» **WHAT NEEDS TO BE DONE**:
Print the listing that follows, character for character.

» **EXCERPTED RECORDS**:

****************************************

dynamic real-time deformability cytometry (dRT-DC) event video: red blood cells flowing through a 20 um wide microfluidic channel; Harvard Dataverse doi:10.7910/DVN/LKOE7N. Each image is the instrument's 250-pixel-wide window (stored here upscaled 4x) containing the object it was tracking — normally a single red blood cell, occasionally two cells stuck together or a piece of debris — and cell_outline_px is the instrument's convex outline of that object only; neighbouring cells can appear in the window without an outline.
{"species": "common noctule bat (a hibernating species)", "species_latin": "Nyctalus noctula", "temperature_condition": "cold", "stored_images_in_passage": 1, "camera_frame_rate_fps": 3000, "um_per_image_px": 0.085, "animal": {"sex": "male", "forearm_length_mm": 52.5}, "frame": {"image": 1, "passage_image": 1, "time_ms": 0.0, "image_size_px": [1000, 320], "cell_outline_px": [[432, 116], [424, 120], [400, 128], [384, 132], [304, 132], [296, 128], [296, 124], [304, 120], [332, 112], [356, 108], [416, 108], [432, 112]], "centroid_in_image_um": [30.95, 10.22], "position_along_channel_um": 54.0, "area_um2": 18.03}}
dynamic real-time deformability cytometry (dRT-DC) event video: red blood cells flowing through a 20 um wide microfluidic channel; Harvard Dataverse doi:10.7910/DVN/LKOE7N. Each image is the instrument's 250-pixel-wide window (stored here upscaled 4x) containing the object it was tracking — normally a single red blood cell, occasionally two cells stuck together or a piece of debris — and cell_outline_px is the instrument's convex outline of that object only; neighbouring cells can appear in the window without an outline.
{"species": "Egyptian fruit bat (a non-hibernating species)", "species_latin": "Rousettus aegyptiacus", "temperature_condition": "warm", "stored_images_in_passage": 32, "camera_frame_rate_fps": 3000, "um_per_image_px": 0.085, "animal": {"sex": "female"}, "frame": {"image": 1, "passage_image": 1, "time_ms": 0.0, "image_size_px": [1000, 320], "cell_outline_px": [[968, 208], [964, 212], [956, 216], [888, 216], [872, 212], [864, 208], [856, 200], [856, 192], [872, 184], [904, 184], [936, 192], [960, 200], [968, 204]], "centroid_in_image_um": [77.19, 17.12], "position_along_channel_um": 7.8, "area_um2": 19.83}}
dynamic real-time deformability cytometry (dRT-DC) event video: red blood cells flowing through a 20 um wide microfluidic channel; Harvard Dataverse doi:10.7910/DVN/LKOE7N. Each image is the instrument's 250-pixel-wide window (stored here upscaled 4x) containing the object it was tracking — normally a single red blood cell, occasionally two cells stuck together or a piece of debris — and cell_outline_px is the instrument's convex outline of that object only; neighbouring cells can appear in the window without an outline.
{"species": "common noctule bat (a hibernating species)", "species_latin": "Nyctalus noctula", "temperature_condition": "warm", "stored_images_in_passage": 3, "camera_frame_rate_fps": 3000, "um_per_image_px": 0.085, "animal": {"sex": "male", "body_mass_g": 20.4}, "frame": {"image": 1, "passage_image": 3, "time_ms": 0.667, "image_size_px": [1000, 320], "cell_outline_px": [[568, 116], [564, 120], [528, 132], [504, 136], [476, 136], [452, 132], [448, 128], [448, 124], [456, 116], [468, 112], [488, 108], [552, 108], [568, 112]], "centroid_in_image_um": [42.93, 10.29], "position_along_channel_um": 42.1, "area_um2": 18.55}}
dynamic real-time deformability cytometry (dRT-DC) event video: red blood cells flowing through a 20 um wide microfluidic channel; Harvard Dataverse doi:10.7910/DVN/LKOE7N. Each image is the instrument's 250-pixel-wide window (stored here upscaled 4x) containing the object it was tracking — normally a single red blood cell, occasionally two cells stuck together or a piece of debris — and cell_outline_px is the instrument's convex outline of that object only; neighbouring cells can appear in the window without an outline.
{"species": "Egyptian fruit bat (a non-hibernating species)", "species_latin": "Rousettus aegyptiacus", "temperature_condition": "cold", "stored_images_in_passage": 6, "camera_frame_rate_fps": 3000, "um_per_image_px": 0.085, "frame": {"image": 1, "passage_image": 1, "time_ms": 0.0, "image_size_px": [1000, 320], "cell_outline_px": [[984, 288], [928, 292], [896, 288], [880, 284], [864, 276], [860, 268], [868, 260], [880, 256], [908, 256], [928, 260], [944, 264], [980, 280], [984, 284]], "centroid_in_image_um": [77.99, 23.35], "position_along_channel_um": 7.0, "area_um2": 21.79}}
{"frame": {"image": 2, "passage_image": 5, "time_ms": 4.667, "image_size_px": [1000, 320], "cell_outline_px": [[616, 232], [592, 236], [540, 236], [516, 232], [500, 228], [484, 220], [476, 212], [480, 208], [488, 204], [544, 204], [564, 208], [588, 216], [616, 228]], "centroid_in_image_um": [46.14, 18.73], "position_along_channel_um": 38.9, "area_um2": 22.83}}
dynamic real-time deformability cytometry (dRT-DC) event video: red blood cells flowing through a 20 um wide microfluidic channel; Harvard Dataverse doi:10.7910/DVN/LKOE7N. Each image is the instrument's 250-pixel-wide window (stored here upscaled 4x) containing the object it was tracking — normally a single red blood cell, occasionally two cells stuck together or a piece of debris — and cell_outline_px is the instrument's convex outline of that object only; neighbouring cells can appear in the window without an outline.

****************************************

» **CORRECT RESULT**:
dynamic real-time deformability cytometry (dRT-DC) event video: red blood cells flowing through a 20 um wide microfluidic channel; Harvard Dataverse doi:10.7910/DVN/LKOE7N. Each image is the instrument's 250-pixel-wide window (stored here upscaled 4x) containing the object it was tracking — normally a single red blood cell, occasionally two cells stuck together or a piece of debris — and cell_outline_px is the instrument's convex outline of that object only; neighbouring cells can appear in the window without an outline.
{"species": "common noctule bat (a hibernating species)", "species_latin": "Nyctalus noctula", "temperature_condition": "cold", "stored_images_in_passage": 1, "camera_frame_rate_fps": 3000, "um_per_image_px": 0.085, "animal": {"sex": "male", "forearm_length_mm": 52.5}, "frame": {"image": 1, "passage_image": 1, "time_ms": 0.0, "image_size_px": [1000, 320], "cell_outline_px": [[432, 116], [424, 120], [400, 128], [384, 132], [304, 132], [296, 128], [296, 124], [304, 120], [332, 112], [356, 108], [416, 108], [432, 112]], "centroid_in_image_um": [30.95, 10.22], "position_along_channel_um": 54.0, "area_um2": 18.03}}
dynamic real-time deformability cytometry (dRT-DC) event video: red blood cells flowing through a 20 um wide microfluidic channel; Harvard Dataverse doi:10.7910/DVN/LKOE7N. Each image is the instrument's 250-pixel-wide window (stored here upscaled 4x) containing the object it was tracking — normally a single red blood cell, occasionally two cells stuck together or a piece of debris — and cell_outline_px is the instrument's convex outline of that object only; neighbouring cells can appear in the window without an outline.
{"species": "Egyptian fruit bat (a non-hibernating species)", "species_latin": "Rousettus aegyptiacus", "temperature_condition": "warm", "stored_images_in_passage": 32, "camera_frame_rate_fps": 3000, "um_per_image_px": 0.085, "animal": {"sex": "female"}, "frame": {"image": 1, "passage_image": 1, "time_ms": 0.0, "image_size_px": [1000, 320], "cell_outline_px": [[968, 208], [964, 212], [956, 216], [888, 216], [872, 212], [864, 208], [856, 200], [856, 192], [872, 184], [904, 184], [936, 192], [960, 200], [968, 204]], "centroid_in_image_um": [77.19, 17.12], "position_along_channel_um": 7.8, "area_um2": 19.83}}
dynamic real-time deformability cytometry (dRT-DC) event video: red blood cells flowing through a 20 um wide microfluidic channel; Harvard Dataverse doi:10.7910/DVN/LKOE7N. Each image is the instrument's 250-pixel-wide window (stored here upscaled 4x) containing the object it was tracking — normally a single red blood cell, occasionally two cells stuck together or a piece of debris — and cell_outline_px is the instrument's convex outline of that object only; neighbouring cells can appear in the window without an outline.
{"species": "common noctule bat (a hibernating species)", "species_latin": "Nyctalus noctula", "temperature_condition": "warm", "stored_images_in_passage": 3, "camera_frame_rate_fps": 3000, "um_per_image_px": 0.085, "animal": {"sex": "male", "body_mass_g": 20.4}, "frame": {"image": 1, "passage_image": 3, "time_ms": 0.667, "image_size_px": [1000, 320], "cell_outline_px": [[568, 116], [564, 120], [528, 132], [504, 136], [476, 136], [452, 132], [448, 128], [448, 124], [456, 116], [468, 112], [488, 108], [552, 108], [568, 112]], "centroid_in_image_um": [42.93, 10.29], "position_along_channel_um": 42.1, "area_um2": 18.55}}
dynamic real-time deformability cytometry (dRT-DC) event video: red blood cells flowing through a 20 um wide microfluidic channel; Harvard Dataverse doi:10.7910/DVN/LKOE7N. Each image is the instrument's 250-pixel-wide window (stored here upscaled 4x) containing the object it was tracking — normally a single red blood cell, occasionally two cells stuck together or a piece of debris — and cell_outline_px is the instrument's convex outline of that object only; neighbouring cells can appear in the window without an outline.
{"species": "Egyptian fruit bat (a non-hibernating species)", "species_latin": "Rousettus aegyptiacus", "temperature_condition": "cold", "stored_images_in_passage": 6, "camera_frame_rate_fps": 3000, "um_per_image_px": 0.085, "frame": {"image": 1, "passage_image": 1, "time_ms": 0.0, "image_size_px": [1000, 320], "cell_outline_px": [[984, 288], [928, 292], [896, 288], [880, 284], [864, 276], [860, 268], [868, 260], [880, 256], [908, 256], [928, 260], [944, 264], [980, 280], [984, 284]], "centroid_in_image_um": [77.99, 23.35], "position_along_channel_um": 7.0, "area_um2": 21.79}}
{"frame": {"image": 2, "passage_image": 5, "time_ms": 4.667, "image_size_px": [1000, 320], "cell_outline_px": [[616, 232], [592, 236], [540, 236], [516, 232], [500, 228], [484, 220], [476, 212], [480, 208], [488, 204], [544, 204], [564, 208], [588, 216], [616, 228]], "centroid_in_image_um": [46.14, 18.73], "position_along_channel_um": 38.9, "area_um2": 22.83}}
dynamic real-time deformability cytometry (dRT-DC) event video: red blood cells flowing through a 20 um wide microfluidic channel; Harvard Dataverse doi:10.7910/DVN/LKOE7N. Each image is the instrument's 250-pixel-wide window (stored here upscaled 4x) containing the object it was tracking — normally a single red blood cell, occasionally two cells stuck together or a piece of debris — and cell_outline_px is the instrument's convex outline of that object only; neighbouring cells can appear in the window without an outline.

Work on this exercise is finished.